* **ENTREVISTA ORIGINAL**
▼

Era uma biografia autorizada que permitia perceber como é que se cria um mito e como é que os traços desse mito acabam por ser matéria de trabalho. Tudo indica que os mitos são feitos de informação, são feitos da mentira. Marlene Dietrich era o resultado da imagem que ela tinha criado de si própria e da alimentação dessa imagem até à exponenciação total. Isso interessava-me imenso, não só porque tem muito que ver com o teatro, como com a minha obsessão com a imagem das coisas, incluindo a de mim próprio.

 

É uma construção que não encontra limites?

Ela tem limites claros. Eu vi-a. Era uma pessoa de muita idade e vestia a sua célebre cinta, a que ela chamava medieval, aquele corpete que a mantinha numa linha fabulosa, e tudo aquilo era construído como se fosse uma evanescência. Com casaco de arminho, passava como uma pluma... E isso era tudo construído. Estava vestida, maquilhada e encenada para que em palco tudo resultasse assim.

 

O que então procurava era o contrário da encenação minuciosa. Procurava a verdade na representação.

Ah, continuo à procura. Uma verdade.

 

Mas o que é isso? O que é que lhe interessa na construção de um personagem, de uma pessoa?

Todos procuramos o máximo de excitação, com o máximo de verosimilhança e honestidade. Há 30 e tal anos, eu achava que não era honesto vendermos a imagem de nós próprios rigorosamente construída por fora. Achava que só o que de dentro para fora gerava imagem é que era autorizado.

 

Estava a ouvi-lo e a pensar em dois autores: Oscar Wilde e Sarah Kane. Nunca o imaginaria a encenar Sarah Kane, e imagino-o a encenar seja o que for de Oscar Wilde.

Sabe que o Manoel de Oliveira vai fazer “O Retrato de Dorian Gray”? É muito curioso que o Manoel se interesse por esse tema.

 

É o tema da beleza e da imortalidade. O Oscar Wilde exerce fascínio sobre si?

Os ensaios são fantásticos. O teatro acho fabuloso, também. É uma espécie de vaudeville de luxo, tem que ser feita com uma delicadeza e uma elegância fora de série. Tenho em relação a Oscar Wilde uma sensação que tenho em relação a muita coisa: o teatro é sempre uma arte menor, até na cabeça de quem o escreve. [Os autores] guardam o que é mais interessante para escrever em ensaio, em romance. Ionesco, evidentemente, é uma excepção, mas é um dramaturgo.

▲

* **EXCERTOS DAS LINHAS**
▼

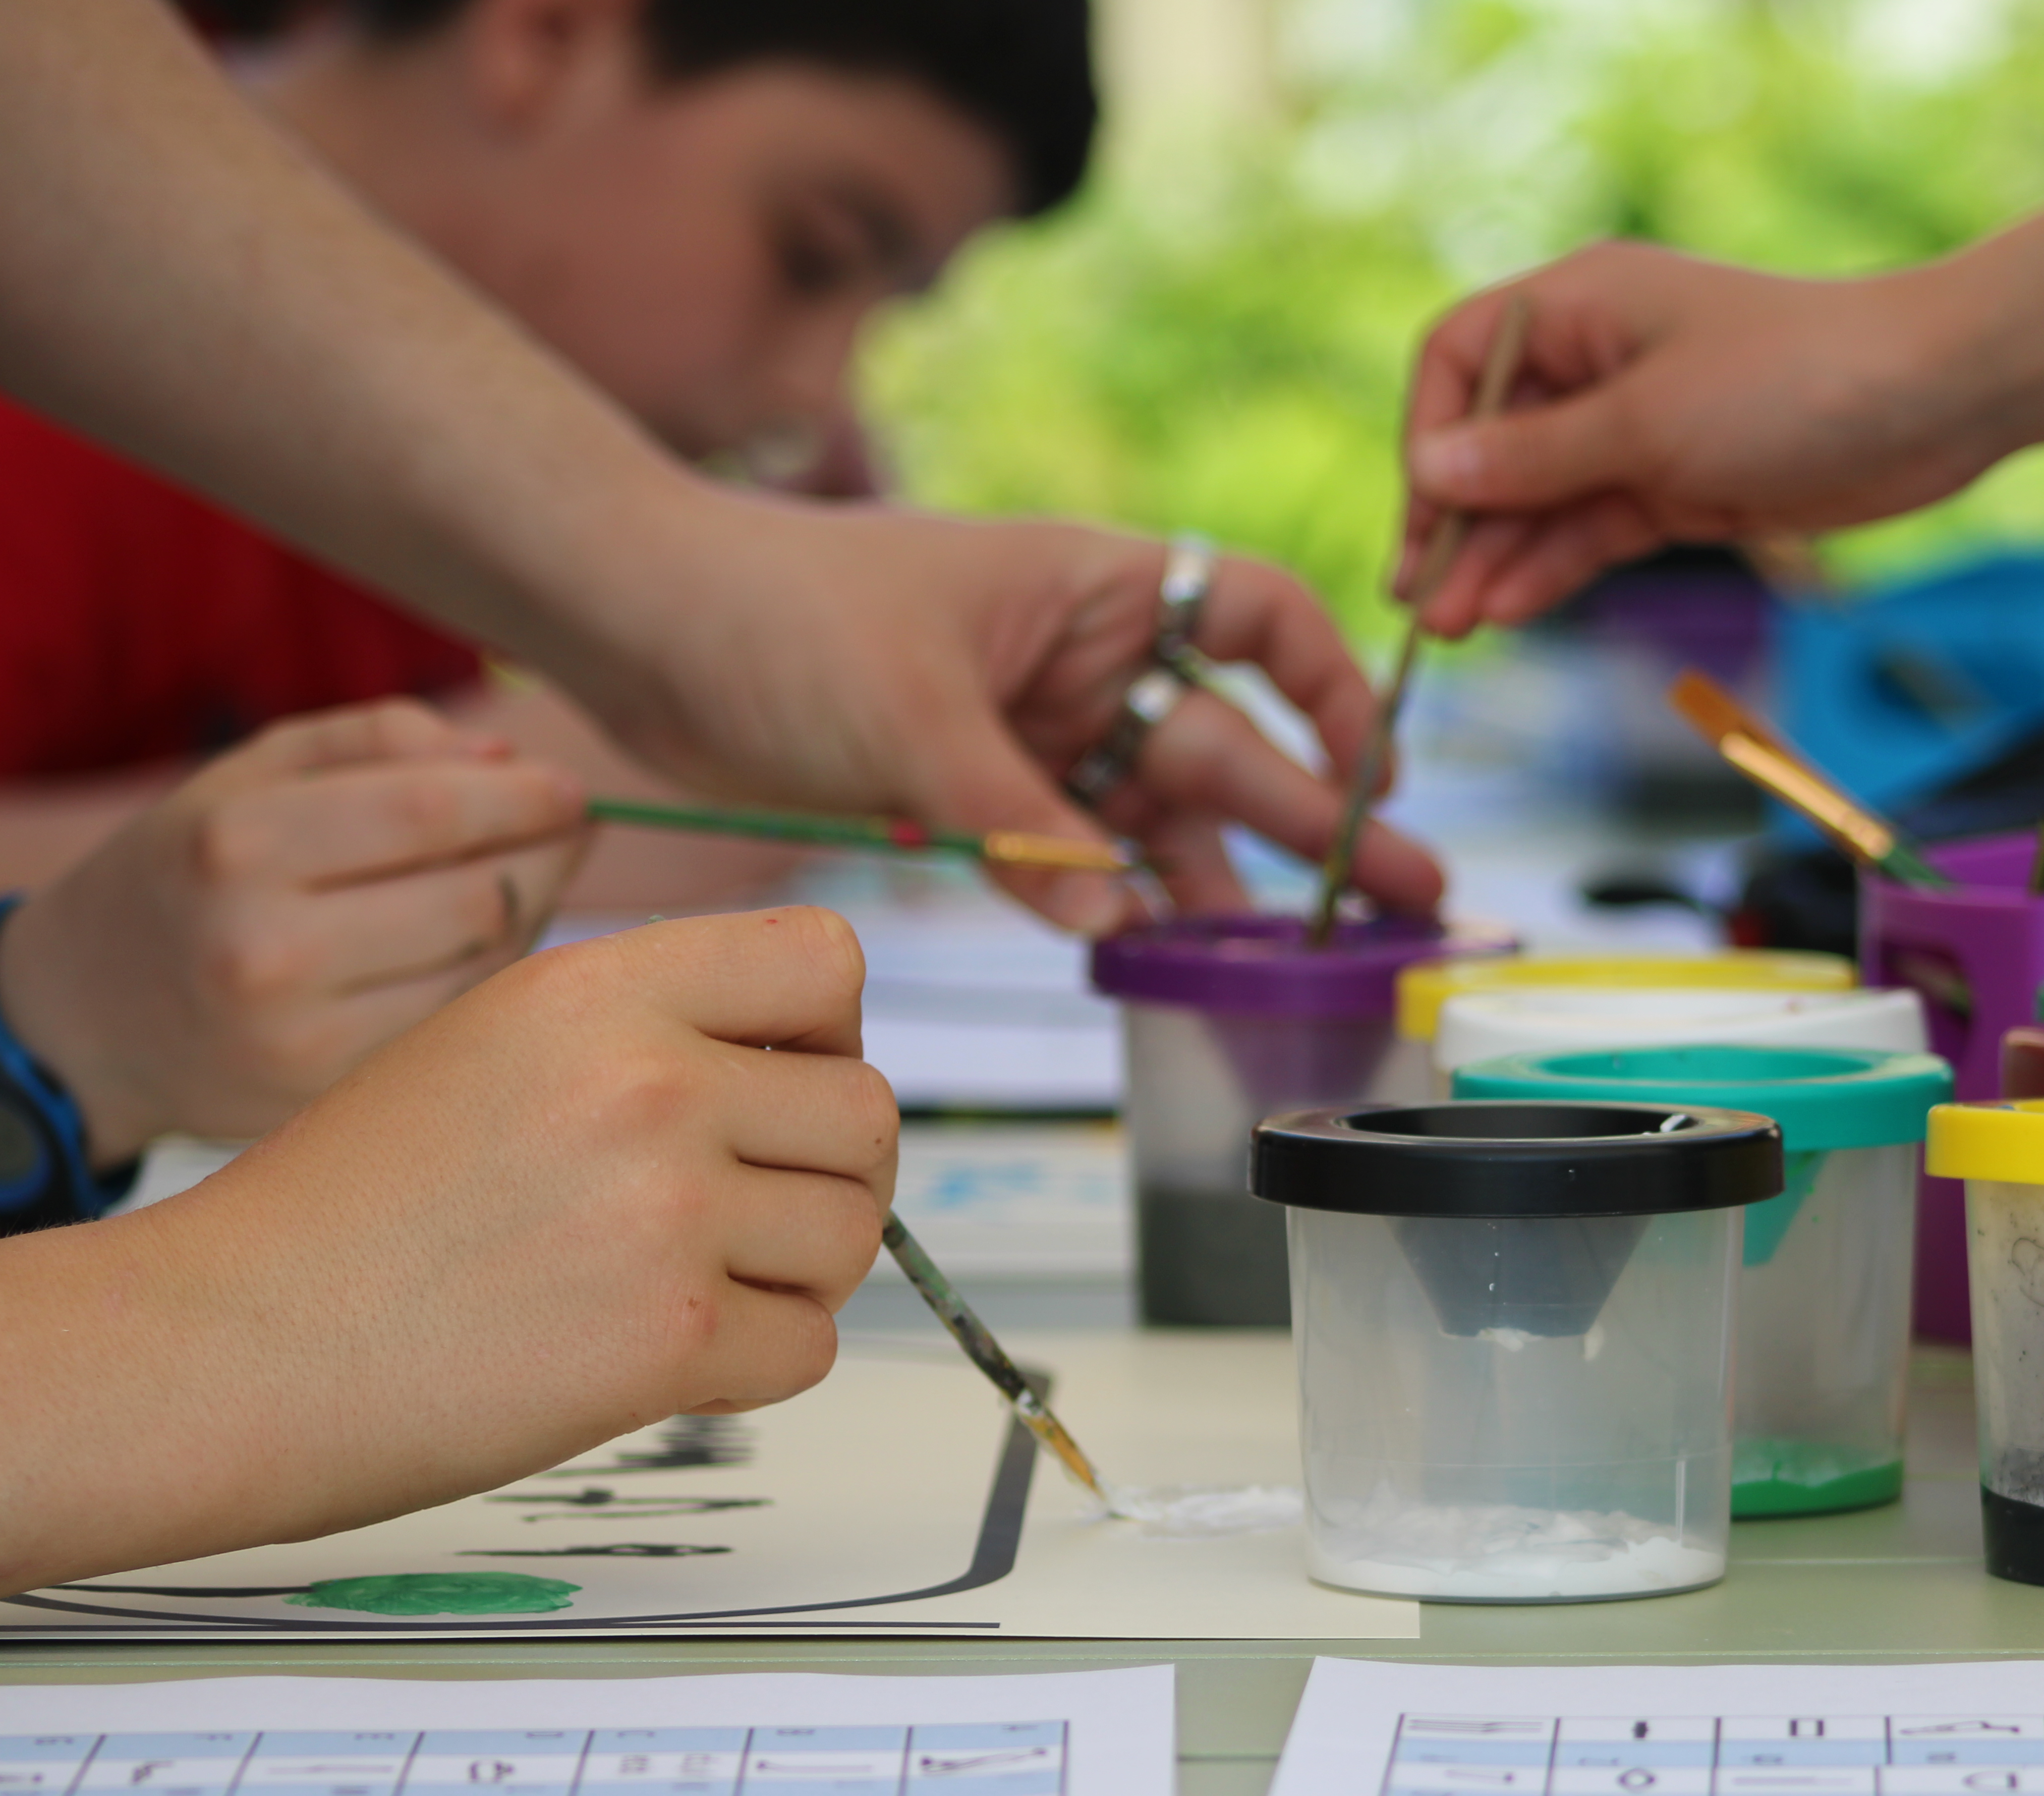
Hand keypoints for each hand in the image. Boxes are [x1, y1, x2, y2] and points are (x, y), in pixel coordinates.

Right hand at [0, 700, 588, 1164]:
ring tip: (523, 884)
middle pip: (477, 896)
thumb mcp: (257, 774)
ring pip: (485, 969)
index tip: (573, 791)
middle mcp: (266, 947)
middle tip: (571, 834)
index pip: (433, 811)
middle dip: (547, 856)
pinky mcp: (331, 1097)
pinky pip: (459, 1025)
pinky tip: (484, 950)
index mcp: (240, 844)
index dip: (525, 797)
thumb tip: (506, 758)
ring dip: (531, 920)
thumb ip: (381, 741)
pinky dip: (494, 983)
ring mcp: (301, 1037)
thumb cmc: (197, 871)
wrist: (89, 1017)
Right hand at [0, 908, 895, 1596]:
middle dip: (828, 1173)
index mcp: (597, 989)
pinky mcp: (669, 1337)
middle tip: (744, 1217)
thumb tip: (805, 1071)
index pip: (826, 958)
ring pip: (856, 1231)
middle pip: (868, 1111)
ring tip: (690, 1286)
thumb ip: (646, 1036)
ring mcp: (665, 1209)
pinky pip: (811, 1343)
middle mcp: (646, 1081)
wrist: (220, 1346)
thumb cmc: (345, 1214)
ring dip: (798, 1274)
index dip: (827, 1032)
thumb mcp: (493, 1048)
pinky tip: (664, 1358)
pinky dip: (757, 1365)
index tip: (778, 1088)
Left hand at [615, 500, 1443, 932]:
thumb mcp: (912, 714)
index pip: (1255, 616)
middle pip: (1225, 742)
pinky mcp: (969, 795)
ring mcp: (1029, 731)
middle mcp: (1077, 659)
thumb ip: (1020, 822)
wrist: (638, 623)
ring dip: (1217, 884)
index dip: (1331, 692)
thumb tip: (1114, 920)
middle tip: (1405, 898)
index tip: (1380, 777)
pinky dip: (1108, 905)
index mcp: (1089, 587)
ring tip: (1299, 960)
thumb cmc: (778, 612)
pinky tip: (1156, 957)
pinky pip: (1068, 859)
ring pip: (1154, 817)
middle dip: (1315, 821)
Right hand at [1397, 245, 1993, 636]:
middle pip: (1492, 441)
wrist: (1931, 399)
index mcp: (1580, 303)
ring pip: (1538, 497)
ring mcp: (1636, 426)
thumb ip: (1534, 457)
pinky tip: (1507, 609)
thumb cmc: (1790, 380)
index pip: (1461, 359)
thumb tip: (1431, 471)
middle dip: (1453, 521)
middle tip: (1417, 603)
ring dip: (1493, 558)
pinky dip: (1549, 567)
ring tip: (1451, 627)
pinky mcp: (1675, 483)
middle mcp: (1597, 359)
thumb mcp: (1645, 422)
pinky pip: (1589, 528)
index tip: (1424, 514)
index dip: (1430, 436)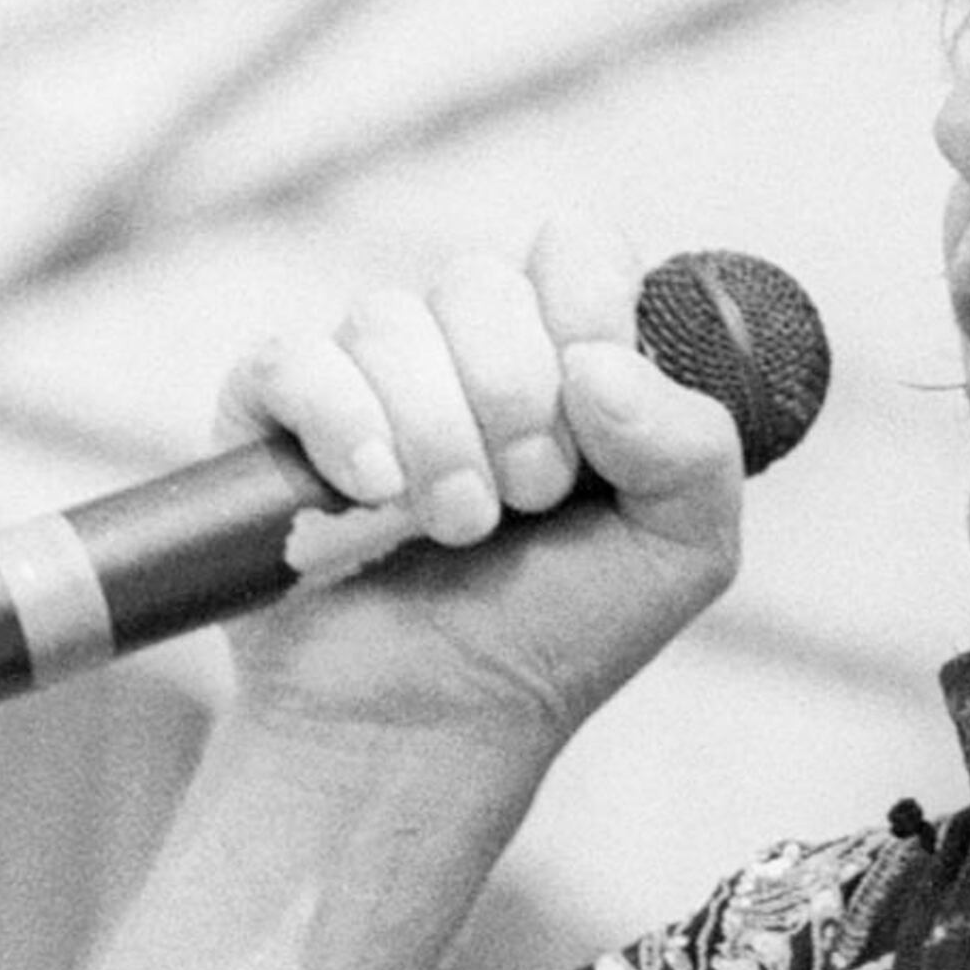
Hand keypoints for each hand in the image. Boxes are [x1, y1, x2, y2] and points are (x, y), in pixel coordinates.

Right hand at [216, 210, 747, 764]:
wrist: (435, 722)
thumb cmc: (558, 633)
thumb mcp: (682, 549)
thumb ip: (694, 446)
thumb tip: (596, 364)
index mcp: (564, 351)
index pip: (575, 247)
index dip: (588, 312)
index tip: (592, 416)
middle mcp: (462, 345)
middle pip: (481, 283)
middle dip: (517, 405)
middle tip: (529, 503)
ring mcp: (365, 374)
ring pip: (389, 320)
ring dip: (439, 438)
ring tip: (458, 530)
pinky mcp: (274, 413)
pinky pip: (296, 360)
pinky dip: (345, 426)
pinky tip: (373, 499)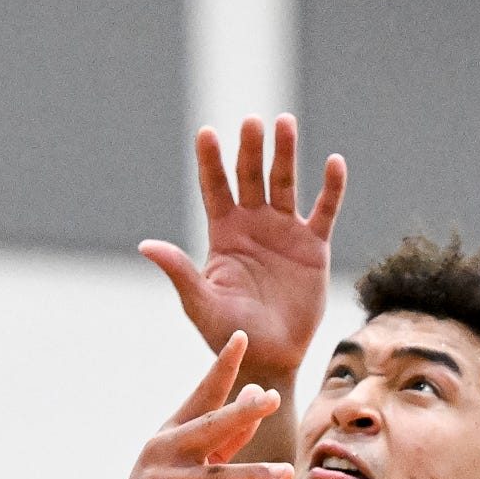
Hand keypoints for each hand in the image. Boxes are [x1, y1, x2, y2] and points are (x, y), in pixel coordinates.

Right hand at [98, 332, 293, 478]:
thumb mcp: (192, 461)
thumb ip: (228, 434)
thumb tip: (257, 395)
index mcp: (172, 434)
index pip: (203, 396)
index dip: (222, 368)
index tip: (241, 338)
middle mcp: (165, 454)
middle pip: (208, 429)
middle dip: (240, 413)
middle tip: (270, 399)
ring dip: (254, 476)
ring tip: (286, 473)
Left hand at [139, 115, 346, 378]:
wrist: (269, 357)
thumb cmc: (228, 333)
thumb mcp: (200, 302)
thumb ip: (179, 271)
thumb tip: (145, 245)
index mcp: (223, 234)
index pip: (214, 188)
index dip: (210, 161)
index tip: (206, 133)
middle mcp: (253, 225)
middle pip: (250, 176)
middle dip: (250, 149)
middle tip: (251, 121)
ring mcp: (284, 232)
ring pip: (285, 183)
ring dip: (285, 153)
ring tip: (284, 121)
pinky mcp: (314, 246)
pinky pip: (324, 210)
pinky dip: (331, 187)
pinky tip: (333, 162)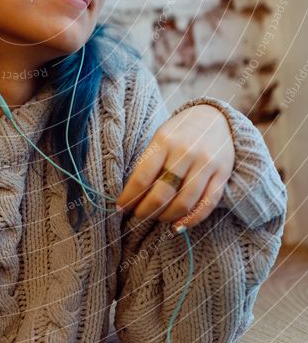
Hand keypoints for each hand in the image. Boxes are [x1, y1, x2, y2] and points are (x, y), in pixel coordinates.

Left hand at [116, 104, 234, 230]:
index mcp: (164, 141)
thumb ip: (149, 163)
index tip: (120, 207)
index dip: (129, 197)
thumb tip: (132, 195)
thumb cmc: (180, 132)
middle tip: (138, 216)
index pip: (142, 177)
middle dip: (146, 210)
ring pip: (184, 201)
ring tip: (158, 218)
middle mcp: (186, 152)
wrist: (216, 117)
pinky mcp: (222, 174)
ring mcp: (206, 164)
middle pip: (162, 193)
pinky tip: (179, 225)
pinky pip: (207, 204)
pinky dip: (192, 219)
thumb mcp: (161, 138)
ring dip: (167, 216)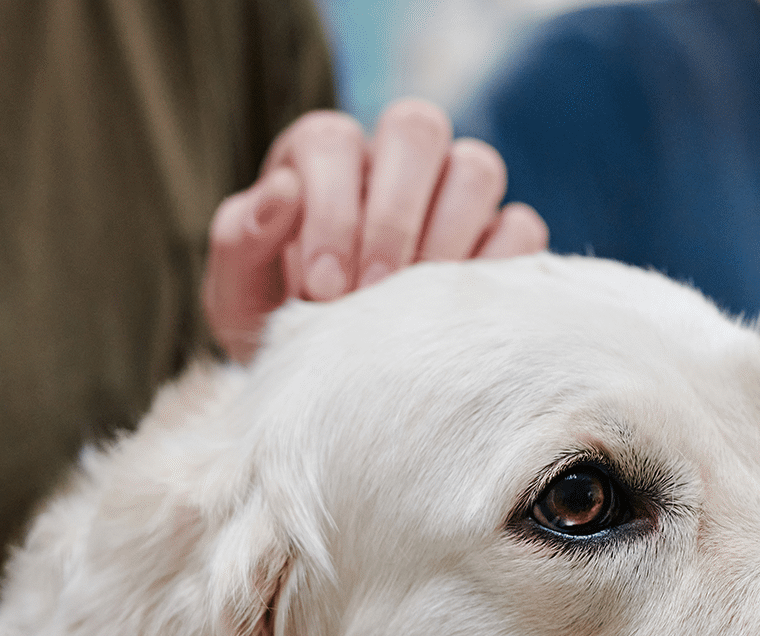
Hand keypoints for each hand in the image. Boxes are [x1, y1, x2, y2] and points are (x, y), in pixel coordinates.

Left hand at [202, 99, 548, 362]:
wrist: (328, 383)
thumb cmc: (280, 326)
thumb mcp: (240, 294)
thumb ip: (241, 239)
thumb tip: (281, 192)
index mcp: (323, 158)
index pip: (332, 141)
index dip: (330, 209)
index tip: (320, 287)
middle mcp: (392, 163)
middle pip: (416, 128)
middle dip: (392, 214)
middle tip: (369, 292)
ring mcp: (452, 196)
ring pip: (477, 168)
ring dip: (447, 234)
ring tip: (413, 304)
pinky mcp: (499, 241)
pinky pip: (520, 228)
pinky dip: (496, 265)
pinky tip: (455, 314)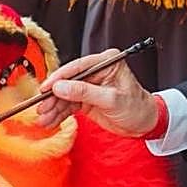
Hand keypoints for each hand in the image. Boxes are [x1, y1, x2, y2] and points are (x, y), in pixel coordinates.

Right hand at [35, 50, 158, 136]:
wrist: (145, 123)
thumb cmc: (137, 107)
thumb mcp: (112, 100)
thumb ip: (86, 92)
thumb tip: (61, 87)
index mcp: (106, 62)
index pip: (78, 67)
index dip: (59, 77)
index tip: (46, 88)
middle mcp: (96, 71)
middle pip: (68, 81)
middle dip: (54, 96)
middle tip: (41, 108)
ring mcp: (90, 85)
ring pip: (65, 94)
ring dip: (54, 107)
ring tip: (44, 119)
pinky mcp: (86, 98)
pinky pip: (68, 104)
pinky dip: (59, 113)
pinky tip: (51, 120)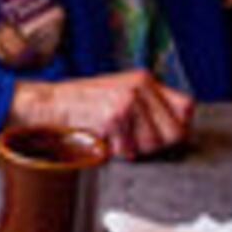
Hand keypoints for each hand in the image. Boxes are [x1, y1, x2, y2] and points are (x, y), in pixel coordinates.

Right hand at [9, 69, 194, 158]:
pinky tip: (102, 140)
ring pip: (153, 144)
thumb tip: (177, 129)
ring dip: (134, 150)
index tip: (164, 135)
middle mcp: (140, 86)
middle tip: (135, 142)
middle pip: (175, 130)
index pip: (187, 107)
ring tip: (114, 139)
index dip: (178, 126)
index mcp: (144, 79)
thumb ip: (148, 107)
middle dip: (157, 144)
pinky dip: (115, 152)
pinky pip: (129, 150)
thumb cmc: (79, 105)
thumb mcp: (118, 95)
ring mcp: (128, 100)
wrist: (45, 105)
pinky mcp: (114, 116)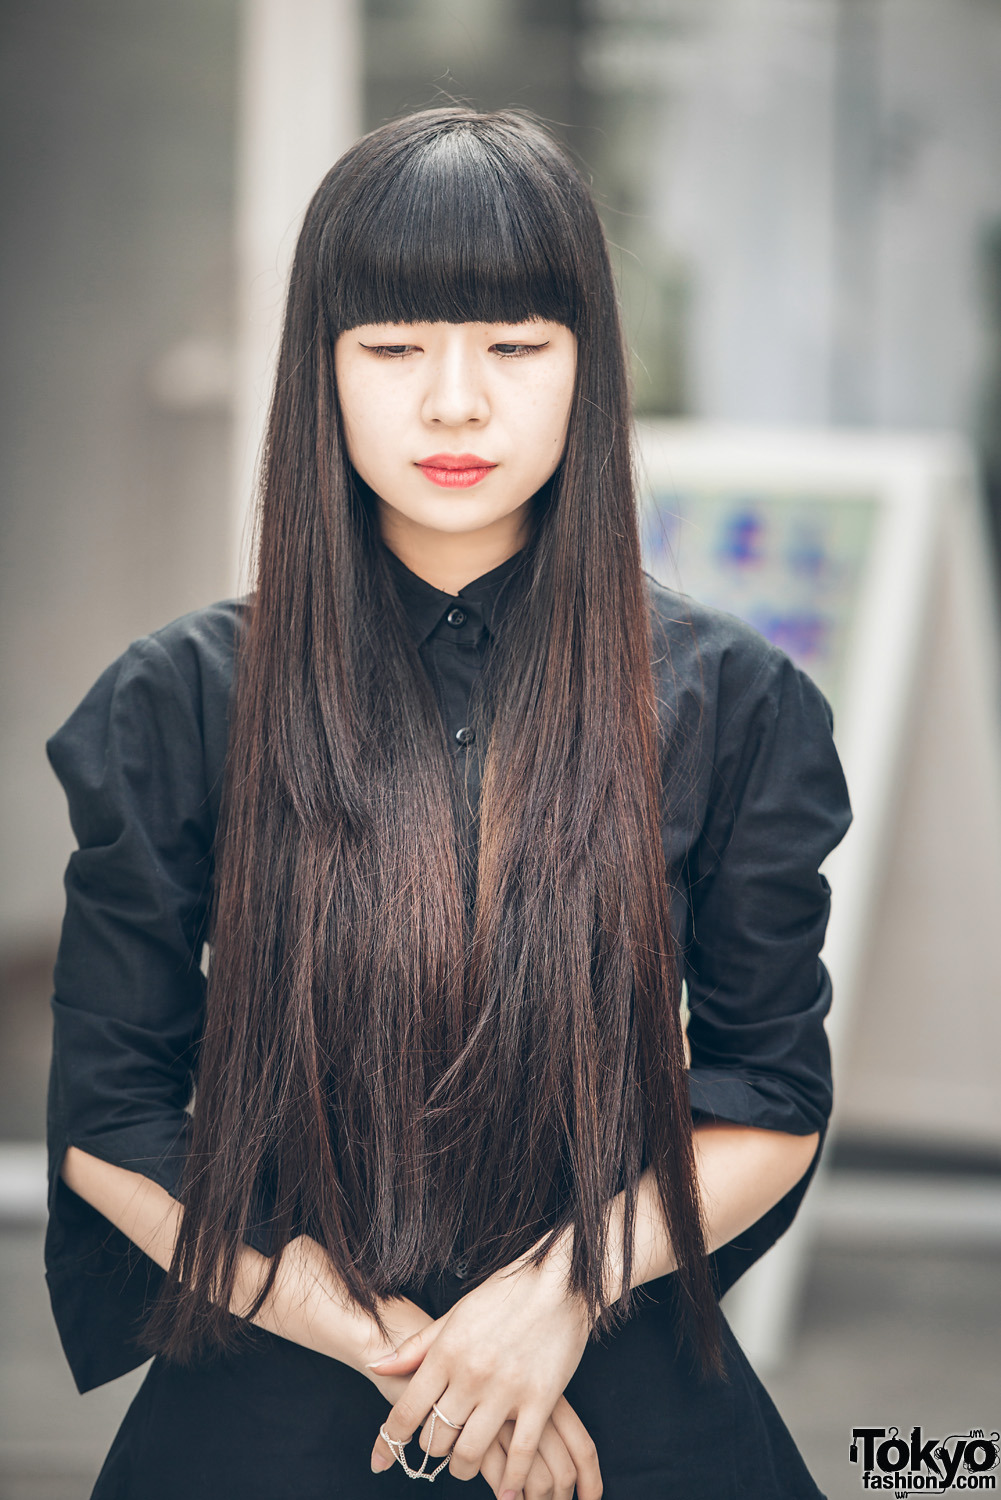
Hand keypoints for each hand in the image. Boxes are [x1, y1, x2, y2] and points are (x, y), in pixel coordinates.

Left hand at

▲

* **TAREFAS A REALIZAR**
a) Reproduza, por favor, o trecho da entrevista que abre com as palavras que contêm "Ela tem limites" e fecha com "tudo resultasse assim.".
b) Prossiga a entrevista a partir do ponto em que ela termina.

* **RESPOSTAS DO EXERCÍCIO**
a)
Ela tem limites claros. Eu vi-a. Era uma pessoa de muita idade e vestia a sua célebre cinta, a que ela chamava medieval, aquele corpete que a mantinha numa linha fabulosa, e tudo aquilo era construído como se fosse uma evanescência. Com casaco de arminho, passava como uma pluma... E isso era tudo construído. Estava vestida, maquilhada e encenada para que em palco tudo resultasse assim.

b)
 

Mas isso porquê? Porque é do domínio da terra?

As pessoas apostam menos na ruptura quando escrevem teatro. Não é a atitude do Beckett, mas acontece com muitos autores. Acho mais interessante o Saramago como romancista do que como dramaturgo.

 

Quando o texto não é, à partida, susceptível de ser transformado numa peça teatral, tudo fica no plano das ideias e a ruptura é mais fácil. Quando se imagina uma dimensão terrena, um corpo que diz e interpreta, há uma convenção social que impossibilita que aquilo seja transposto para outro plano. Percebe o que quero dizer?

Percebo, e acho que tem razão. O teatro é uma arte sedimentada e de memória, as pessoas pensam sempre nele assim. Durante anos tentei mudar isso veementemente. Metade da minha vida foi feita a fazer teatro ao contrário, a provocar, mesmo à volta de textos convencionais, trazendo para dentro desses textos um conjunto de liberdades imagéticas que pudessem criar uma dimensão outra.

 

Estava a pensar no “Um Hamlet a mais” (2003). Nesse espectáculo, coexistiam a elegância da esgrima, o canto, o bailado num espaço delimitado, numa pequena geografia. Tudo aquilo era muito coreográfico.

Todos os meus espectáculos são marcados ao milímetro. Naquele nota-se mais. Havia momentos em que as pessoas se mexiam com a música, tinha-se a sensação de estar a ver dançar.

 

O modo como os actores estavam uns com os outros, era, ao mesmo tempo, muito sensual. Há um lado sensual no seu trabalho que eu acho que deriva da preocupação com a estética.

Felizmente foi ver o Caravaggio antes de falar comigo! [alusão a uma conversa anterior na qual eu falava da exposição do pintor em Londres] É fácil dizer-se do meu trabalho, nomeadamente de coisas como o «Hamlet», que ele parte de um conceito frio e desenhado no qual encaixam os actores; em vez de se dizer que foi construído a partir do trabalho dos actores. E na verdade foi.

 

Então, o ponto de partida é?
O ponto de partida são eles, ali. No «Hamlet» a esgrima ia ser condicionante de tudo. Havia aquela espécie de ludicidade elegante sobre a morte que é a esgrima. O grande trunfo do “Um Hamlet a mais” é a solidão. A solidão do Hamlet, a solidão da mãe, do pai. A minha mulher, que diz sempre as coisas mais acertadas sobre mim (isto não é rábula de Hollywood...), considerou que aquele era o espectáculo mais bonito que eu tinha feito depois do “Fausto, Fernando, Fragmentos” (1989). Era um espectáculo de construção muito parecida, aparentemente errática, seguramente a história toda ao contrário. São territórios onde, conhecendo bem a matéria-prima, me movimento com uma liberdade enorme.

 

«Hamlet» podia ser uma peça do domínio das artes plásticas. Ou podia ser um momento cinematográfico. Era um condensado de manifestações artísticas, não parecia ser “puramente” teatro.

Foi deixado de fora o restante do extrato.